Johann Marihart: „Fad war mir nie“

Er ist einer der längstdienenden CEOs eines börsennotierten Unternehmens in Europa: der Weinviertler Johann Marihart. Er steht seit fast 30 Jahren an der Spitze des Agrana-Konzerns, in zwei Tagen geht er in Pension.

In seiner Zeit ist aus dem Unternehmen ein internationaler Konzern mit 9.000 Mitarbeiterinnen und Mitarbeitern an weltweit 56 Standorten geworden, darunter Werke in Tulln, Leopoldsdorf im Marchfelde (Bezirk Gänserndorf), Gmünd, Pischelsdorf (Bezirk Tulln) und Kröllendorf (Bezirk Amstetten).

Johann Marihart, Jahrgang 1950, studierte Technische Chemie an der Technischen Universität Wien. 1976 begann er seine Berufslaufbahn im Stärkewerk Gmünd. 1988 wurde er Mitglied des Agrana-Vorstands, seit 1991 ist Marihart Vorstandsvorsitzender des Unternehmens. Marihart ist verheiratet und hat eine erwachsene Tochter.

noe.orf.at: Sie sind der Mister Agrana. Sind Sie stolz auf Ihr Lebenswerk?

Johann Marihart: Stolz ist vielleicht der falsche Ausdruck. Ich habe ein langes Berufsleben bei Agrana verbracht. Wenn man lange im Beruf ist, kann man auch vieles umsetzen von dem, was man sich vornimmt. Man kann sich verwirklichen. Insofern blicke ich doch mit einem Lächeln auf mein Lebenswerk.

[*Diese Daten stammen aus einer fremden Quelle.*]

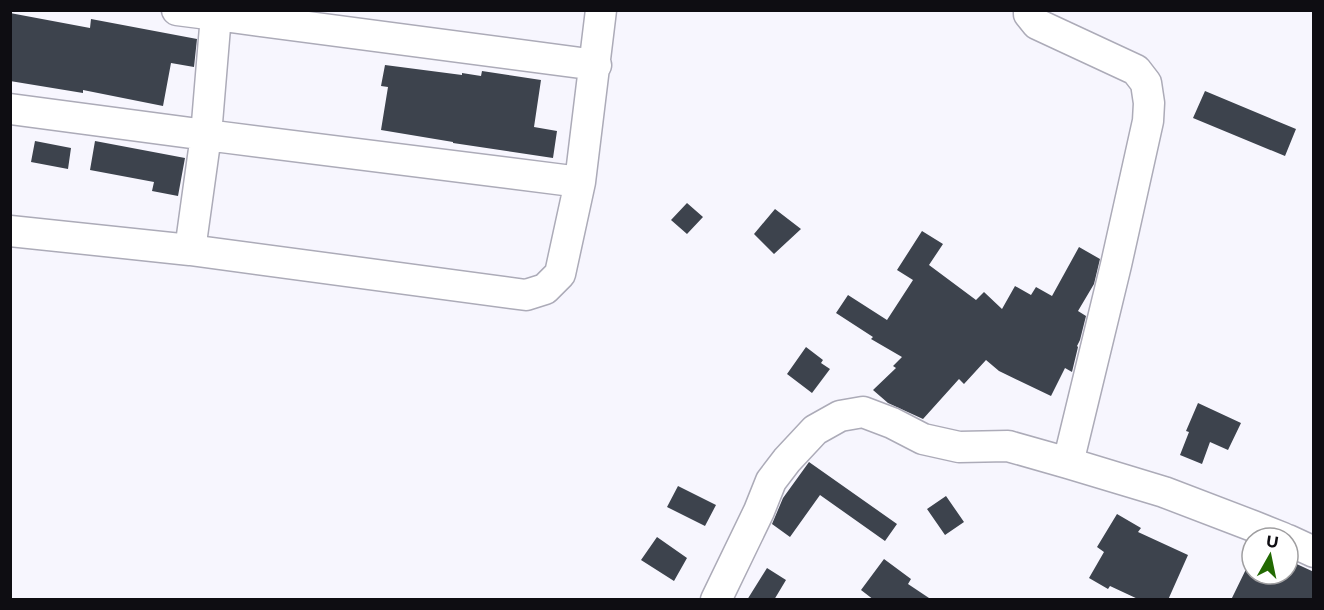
<svg xmlns="http://www.w3.org/2000/svg" width="1324" height="610" viewBox="0 0 1324 610" font-family="Montserrat,sans-serif">
<style>
.building{fill:#3d434d}
.lines{fill:none;stroke-linecap:round;stroke-linejoin:round}
.minor-casing{stroke:#acabb8;stroke-width:33}
.minor{stroke:#fff;stroke-width:30}
</style>
<rect width="100%" height="100%" fill="#f7f6fe"/>
<!-- building -->
<path class="building" d="M 10,13 L 90,28 L 91,19 L 197,39 L 194,67 L 171,63 L 163,106 L 83,90 L 83,93 L 10,81 Z
M 385,65 L 462,75 L 462,73 L 481,76 L 482,71 L 541,80 L 534,127 L 557,131 L 553,158 L 453,143 L 453,142 L 381,130 L 388,87 L 381,86 Z
M 1205,91 L 1296,129 L 1285,156 L 1193,118 Z
M 35,141 L 71,148 L 68,169 L 31,162 Z
M 95,141 L 185,158 L 178,196 L 152,191 L 154,182 L 90,170 Z
M 687,203 L 703,217 L 687,234 L 671,220 Z
M 775,209 L 801,229 L 774,254 L 754,234 Z
M 922,231 L 943,244 L 929,265 L 976,300 L 984,292 L 1002,309 L 1015,286 L 1031,295 L 1036,287 L 1052,296 L 1079,247 L 1100,259 L 1094,284 L 1078,311 L 1086,316 L 1080,340 L 1077,346 L 1078,347 L 1072,372 L 1065,368 L 1051,396 L 999,371 L 986,360 L 964,384 L 959,379 L 923,419 L 888,403 L 873,390 L 896,368 L 893,366 L 902,357 L 871,339 L 873,337 L 836,313 L 848,295 L 887,320 L 913,280 L 897,270 Z
M 806,347 L 823,360 L 821,363 L 830,369 L 812,393 L 787,374 Z
M 1198,403 L 1241,423 L 1228,450 L 1210,442 L 1202,464 L 1180,455 L 1189,432 L 1186,431 Z
M 809,462 L 897,524 L 885,541 L 820,495 L 790,537 L 772,524 L 783,498 Z
M 678,486 L 716,505 L 705,526 L 667,507 Z
M 946,496 L 964,522 L 945,535 L 927,509 Z
M 1117,514 L 1141,528 L 1138,532 L 1188,555 L 1168,600 L 1140,600 L 1110,586 L 1108,589 L 1089,578 L 1104,552 L 1097,547 Z
M 657,537 L 687,558 L 674,581 L 641,560 Z
M 884,559 L 911,579 L 908,584 L 932,600 L 874,600 L 861,590 Z
M 1288,560 L 1314,572 L 1314,600 L 1231,600 L 1250,561 L 1252,561 L 1252,574 L 1279,574 L 1288,578 Z
M 767,568 L 786,580 L 774,600 L 747,600 Z"/>
<g class="lines">
<defs>
<path id="minor" d="M 177,10 L 216,15 L 206,135 L 580,182
M 217,10 L 216,15 L 596,65
M 1029,10 L 1029,14 L 1037,24 L 1136,70 L 1146,83 L 1149,103 L 1148,121 L 1116,265 L 1068,463
M 10,109 L 206,135 L 190,250 L 526,295 L 545,289 L 560,274 L 580,182 L 601,10
M 10,231 L 190,250
M 1288,540 L 1314,552
M 716,600 L 759,511 L 771,481 L 787,460 L 815,430 L 840,416 L 863,412 L 892,423 L 923,439 L 959,447 L 1008,446 L 1068,463 L 1164,492 L 1253,526 L 1283,538"/>
</defs>
<!-- minor casing -->
<use href="#minor" class="minor-casing"/>
<!-- minor -->
<use href="#minor" class="minor"/>
</g>
<!-- border -->
<rect width="1324" height="610" fill="none" stroke="#0e0d12" stroke-width="24"/>
<!-- north arrow -->
<g transform="translate(1270 556) rotate(9)"><circle r="28" fill="#ffffff" stroke="#9f9ea0" stroke-width="1.5"/>
<path d="M0-4.5L10 22L0 15L-10 22Z" fill="#226902"/>
<text y="-9" font-size="16" font-weight="bold" text-anchor="middle" fill="#0e0d12">U</text>
</g>
</svg>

noe.ORF.at.: Was war Ihr größter Erfolg?

Marihart: Mein Highlight ist die Bioraffinerie in Pischelsdorf. Denn als Manager hat man nicht oft die Möglichkeit, einen Standort selbst zu wählen. Dann dieses Werk zu bauen, für die nächste Generation, vielleicht für die übernächste. Das ist ein ganz wichtiges Thema in Hinblick auf viele Punkte. Wir haben uns für ein Werk an der Donau entschieden, mit Bahnverbindung. Das ist ein Zukunftskonzept, das gut gelungen ist. Wir haben mittlerweile 300 Millionen Euro investiert.

noe.orf.at: Von den Erfolgen zu den Misserfolgen: Was war denn Ihre größte Enttäuschung?

Marihart (lacht): Das ist eine gute Frage. Da gab‘s einige, und über die redet man nicht so gern. Ich sage immer, ein Misserfolg ist nichts, was einen sehr kränken muss. Denn es ist die Möglichkeit, anderes zu tun und zu lernen.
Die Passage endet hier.